8. The method according to claim 1, characterized in that, The training loss function of the multi-label classification network adopts weighted binary cross-entropy loss, in which the weight coefficients of positive samples and negative samples of each type of lesion are calculated based on the number of samples of the corresponding category in the training set to compensate for class imbalance.
9. The method according to claim 1, characterized in that, The pre-screening triage divides the confidence level into three levels: high confidence positive, medium confidence doubtful, and low confidence negative, and assigns the chest X-ray to the emergency review queue, the routine review queue, and the no-review queue, respectively.

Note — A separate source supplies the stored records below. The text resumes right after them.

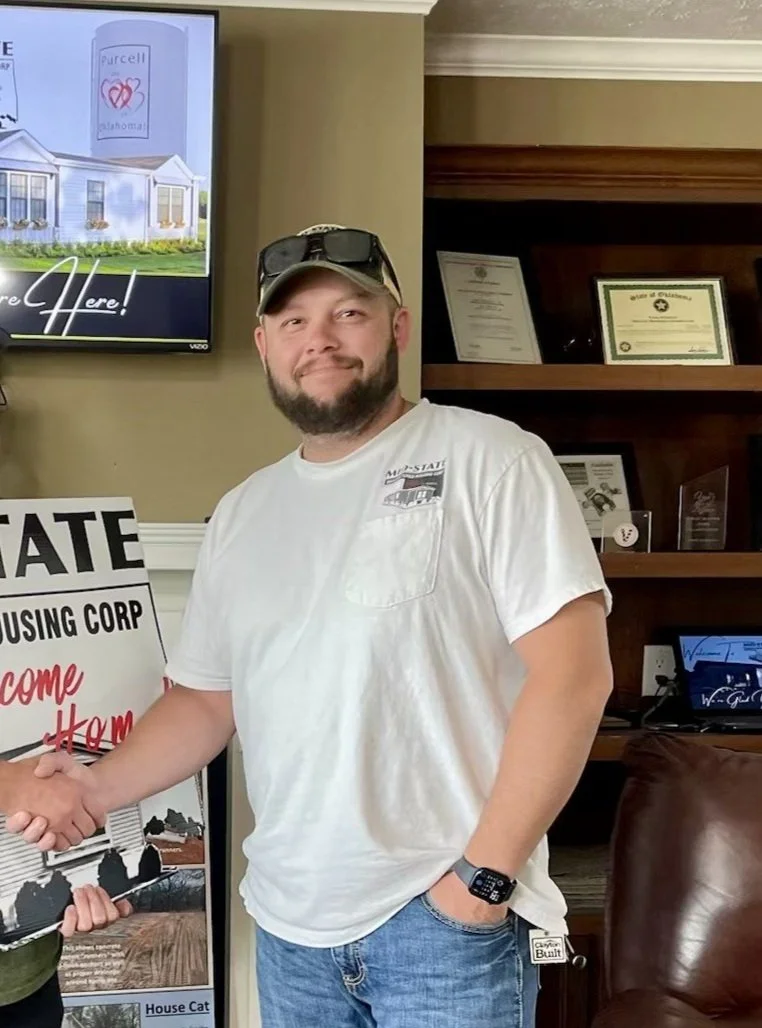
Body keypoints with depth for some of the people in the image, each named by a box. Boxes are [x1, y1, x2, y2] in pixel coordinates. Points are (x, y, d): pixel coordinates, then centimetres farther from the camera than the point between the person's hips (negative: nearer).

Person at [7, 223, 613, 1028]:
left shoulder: (488, 457, -9)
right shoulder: (240, 514, 10)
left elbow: (572, 670, -15)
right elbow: (207, 698, 15)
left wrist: (487, 873, -16)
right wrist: (101, 786, -1)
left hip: (442, 912, -5)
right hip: (287, 924, 6)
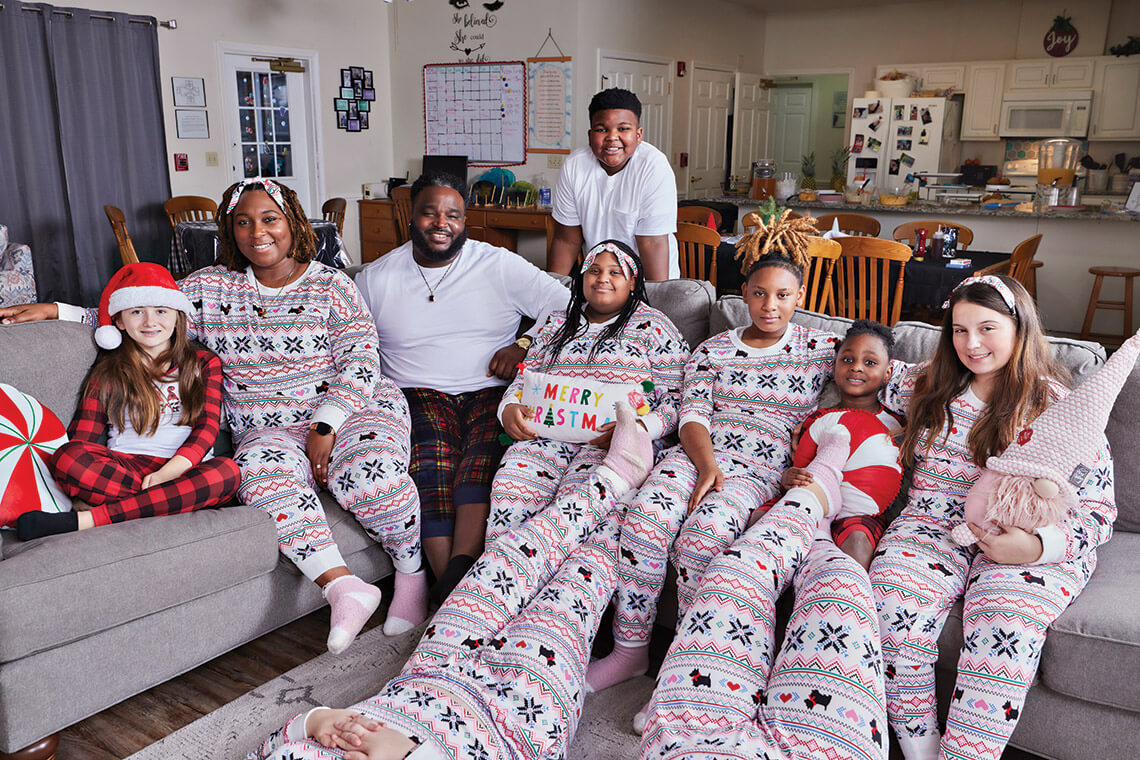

10. A deep learning-based intelligent screening system for multiple lesions on chest X-ray, used to implement the method described in any one of claims 1-9, characterized in that, include: The standardized preprocessing module is configured to perform standardized preprocessing on the input chest anteroposterior radiograph to obtain a standardized lung field image. The standardized preprocessing includes contrast adaptive enhancement, automatic lung field segmentation, and rib suppression processing, wherein the rib suppression processing uses the lung field mask as a spatial constraint. The dual attention feature extraction module is configured to input the standardized lung field image into the feature extraction network to extract multi-scale lesion features. The feature extraction network adopts a dense connection network as the backbone structure and embeds a dual attention module consisting of a channel attention module and a spatial attention module after each dense connection block. The multi-label classification module is configured to input the multi-scale lesion features into the multi-label classification network to obtain the multi-lesion classification result. The multi-label classification network adopts a multi-task learning architecture to simultaneously detect 7 types of chest abnormalities and output probability scores and confidence levels. The lesion localization module is configured to generate a heat map based on the multi-scale lesion features and the multi-lesion classification results using class activation graph technology, and then overlay it onto the standardized lung field image to obtain a lesion localization visualization result. The pre-screening and triage module is configured to perform pre-screening and triage based on the probability score and the confidence level, and generate a structured screening report.